I was very surprised to find this since I've taken very good care in storing all of my loose figures, but it's that's one Clone Trooper mold that has lost its brightness.

plasticfetish
02-08-2005, 01:33 AM
Has anyone ever discovered how to stop this yellowing of white figures?Short answer: in the long run, you probably can't.

Long answer: my understanding of why plastics yellow, comes from what I know about objects made from one of the earliest kinds of plastic...

Phenolic resin or "Bakelite" was a plastic used widely in '20s, '30s and '40s for thousands of things. It was popular because it was heat resistant, it could be molded, cast or carved, and it could be produced in a multitude of colors. One of the very earliest uses was as a replacement for objects made of ivory like billiard balls and piano keys.

A lot of jewelry was made of Bakelite decades ago, and for a while my wife collected the old thick bracelets. We'd find some and they'd be brightly colored and vibrant, then we'd find others and they'd be dull. If it was something white, chances were good that it'd be yellowed.

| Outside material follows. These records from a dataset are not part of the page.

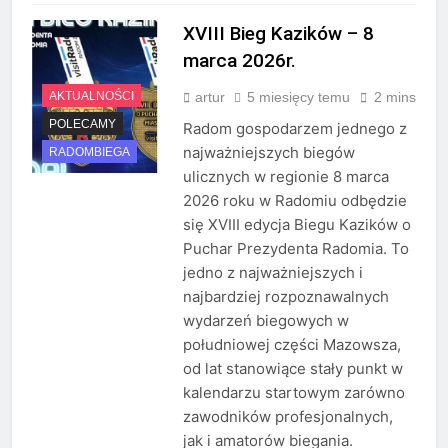
XVIII Bieg Kazików – 8
marca 2026r.
artur
5 miesięcy temu
2 mins
AKTUALNOŚCI
POLECAMY
Radom gospodarzem jednego z
najważniejszych biegów
RADOMBIEGA
ulicznych w regionie 8 marca
2026 roku w Radomiu odbędzie
się XVIII edycja Biegu Kazików o
Puchar Prezydenta Radomia. To
jedno z najważniejszych i
najbardziej rozpoznawalnych
wydarzeń biegowych w
południowej części Mazowsza,
od lat stanowiące stały punkt w
kalendarzu startowym zarówno
zawodników profesjonalnych,
jak i amatorów biegania.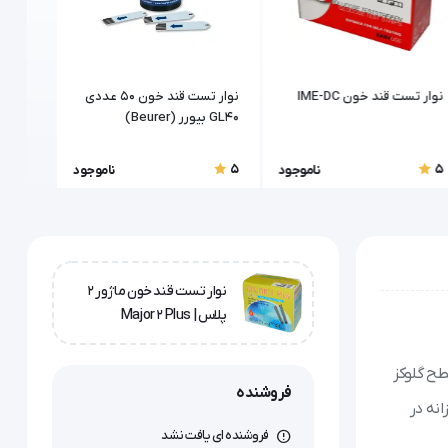
نوار تست قند خون IME-DC
نوار تست قند خون 50 عددی
نوار ت
GL40 بیورر (Beurer)
r Chek
5
5
5
ناموجود
ناموجود
نوار تست قند خون ماژور 2
پلاس | Major 2 Plus
ند سطح گلوکز
فروشنده
انه در
فروشنده ای یافت نشد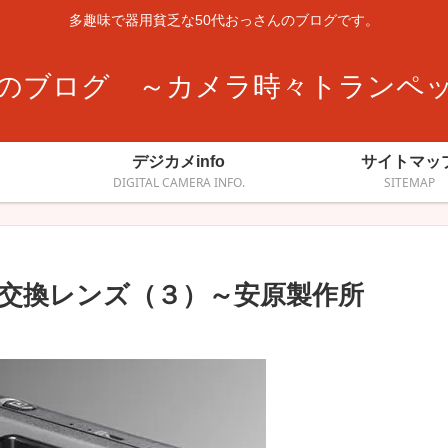
多趣味で器用貧乏な50代おっさんのブログです。
のブログ ～カメラ時々トランペ
デジカメinfo
サイトマッ
DIGITAL CAMERA INFO.
SITEMAP
C）交換レンズ（３）～安原製作所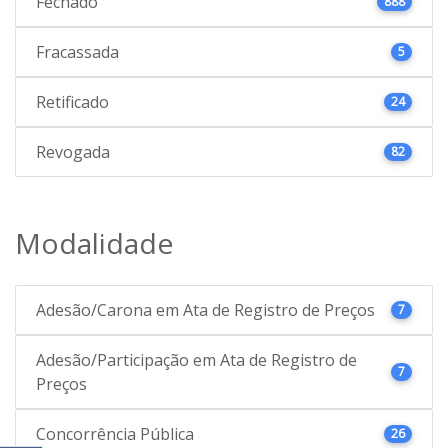
Fechado
888
Fracassada
5
Retificado
24
Revogada
82
Modalidade
Adesão/Carona em Ata de Registro de Preços
7
Adesão/Participação em Ata de Registro de
7
Preços
Concorrência Pública
26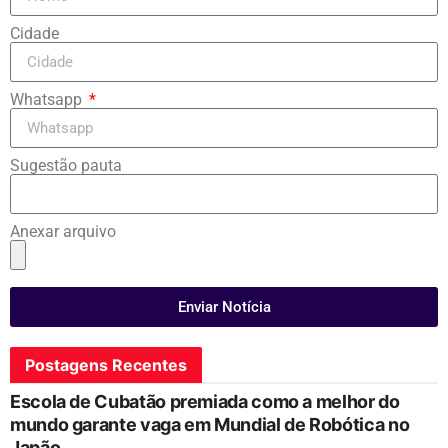
Cidade
Whatsapp
Sugestão pauta
Anexar arquivo
Enviar Notícia
Postagens Recentes
Escola de Cubatão premiada como a melhor do
mundo garante vaga em Mundial de Robótica no
Japão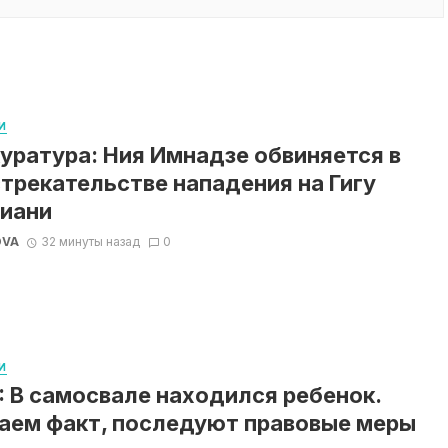
И
уратура: Ния Имнадзе обвиняется в
трекательстве нападения на Гигу
иани
OVA
32 минуты назад
0
И
 В самосвале находился ребенок.
аем факт, последуют правовые меры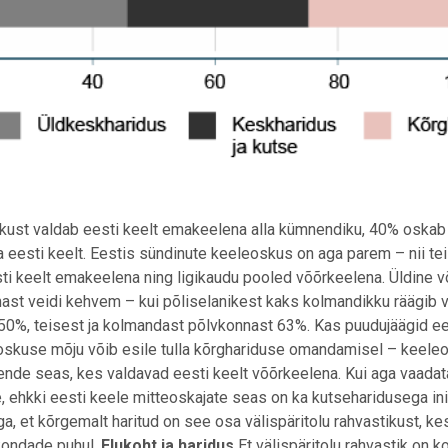
ikust valdab eesti keelt emakeelena alla kümnendiku, 40% oskab
 eesti keelt. Eestis sündinute keeleoskus on aga parem – nii tei
ti keelt emakeelena ning ligikaudu pooled võõrkeelena. Üldine v
mast veidi kehvem – kui põliselanikest kaks kolmandikku räägib v
 50%, teisest ja kolmandast põlvkonnast 63%. Kas puudujäägid ee
oskuse mõju võib esile tulla kõrghariduse omandamisel – keeleo
ende seas, kes valdavad eesti keelt võõrkeelena. Kui aga vaadat
e, ehkki eesti keele mitteoskajate seas on ka kutseharidusega i
 et kõrgemalt haritud on see osa välispäritolu rahvastikust, ke
vkondade puhul.
Elukoht ja haridus
Et välispäritolu rahvastik on 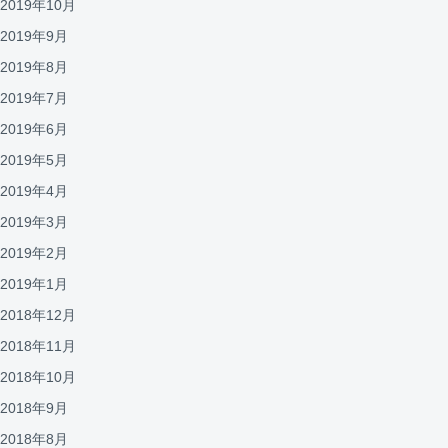
2019年10月
2019年9月
2019年8月
2019年7月
2019年6月
2019年5月
2019年4月
2019年3月
2019年2月
2019年1月
2018年12月
2018年11月
2018年10月
2018年9月
2018年8月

Plastics, like many things (think about how some people's teeth yellow from cigarettes or coffee) absorb pollutants and then change color. The process is sped up by sunlight or UV. In the case of Bakelite, because it happens to be a very hard material, you can take a very fine grit sandpaper to remove the top layer or "patina" from the item. Many times, I've seen old dull Bakelite items made much brighter from a cleaning, but it does mean having to remove a layer of plastic.

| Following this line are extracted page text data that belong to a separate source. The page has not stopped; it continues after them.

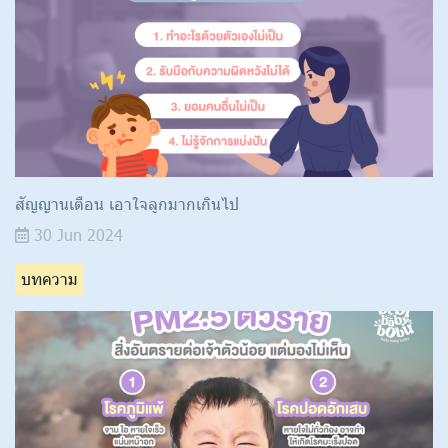
สัญญานเตือน เอาใจลูกมากเกินไป
30 Jun 2024
บทความ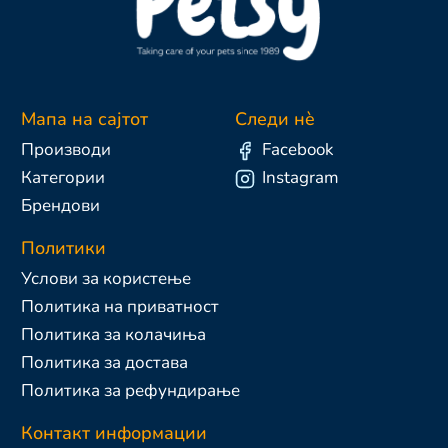
Мапа на сајтот
Следи нè
Производи
Facebook
Категории
Instagram
Брендови
Политики
Услови за користење
Политика на приватност
Политика за колачиња
Политика за достава
Политика за рефундирање
Контакт информации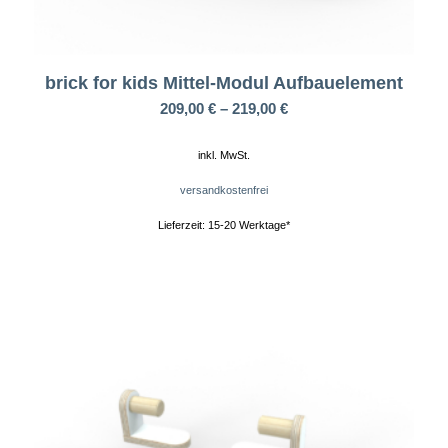
brick for kids Mittel-Modul Aufbauelement
209,00
€
–
219,00
€
inkl. MwSt.
versandkostenfrei
Lieferzeit:
15-20 Werktage*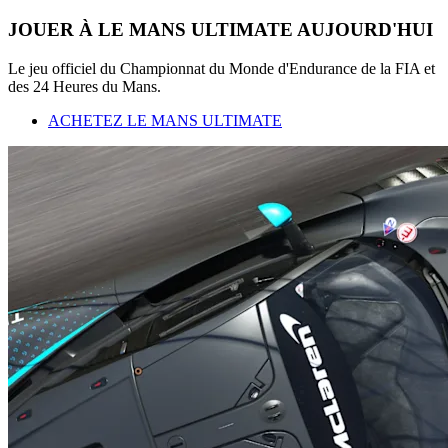
JOUER À LE MANS ULTIMATE AUJOURD'HUI
Le jeu officiel du Championnat du Monde d'Endurance de la FIA et
des 24 Heures du Mans.
ACHETEZ LE MANS ULTIMATE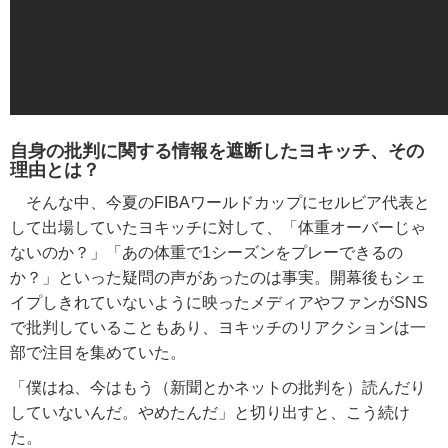
自身の批判に関する情報を遮断したヨキッチ、その
理由とは？
そんな中、今夏のFIBAワールドカップにセルビア代表と
して出場していたヨキッチに対して、「体重オーバーじゃ
ないのか？」「あの体重で1シーズンをプレーできるの
か？」といった疑問の声があったのは事実。開幕後もシェ
イプしきれていないように映ったメディアやファンがSNS
で批判していることもあり、ヨキッチのリアクションは一
部で注目を集めていた。
「僕はね、今はもう（新聞とかネットの批判を）読んだり
していないんだ。やめたんだ」と切り出すと、こう続け
た。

So, what can you do to keep your Stormtroopers/Clonetroopers white? Keep them away from pollutants -- which can be tough, because in many cases (like where I live in Los Angeles) the air outside can be a problem. Also, keep them away from direct sunlight -- which isn't too tough, and if you use a UV resistant case for carded figures, it should help.

What can you do to turn your yellowed Stormtroopers/Clonetroopers white? Well, probably not much. They'll turn yellow or patina in different ways, because as with most toys today, they're all made with different mixtures of various plastics. Figures today are made form ABS, polystyrene, poly-amide, polyethylene and bunch of other synthetic materials. They all age and react to their environment in different ways, so the best you can do is try to protect them from things like dust, smoke or even the fumes from other plastics and paints.

-----

As an aside, I have to say that when it comes to some of the older things that I've collected, I kind of like it when there's a little bit of aging. When it comes to vintage toys, over-cleaning something isn't a great idea because you can actually remove paint, and if you use chemicals to clean things, you can cause more damage.

I wash things with a very gentle dish soap, using maybe a sponge or a soft toothbrush. You should dry things gently, but well. In some cases the most you can and should do is just give the toy a dusting, then put it somewhere safe.

:)

Devo
02-09-2005, 09:26 PM
I suppose thats one thing. I rarely dust my vehicles and I never dust figures. Unless I can see the dust and its obvious I just don't think of it. In the past when I have dusted a vehicle like tha A-wing I've been taken by surprise because the dust muted the red so much. Also I washed the canopy and was amazed to note that it was actually transparent! I'd almost forgotten.

My '95 Falcon is always covered in dust and areas of the plastic that used to be white and without 'wear-and-tear' paint are now dirty and yellow simply from sitting on the shelf and not being dusted. It has a certain charm to it and is actually quite film-accurate although I do prefer my new OTC falcon for all its inappropriate whiteness. Given time I suppose that too will dull.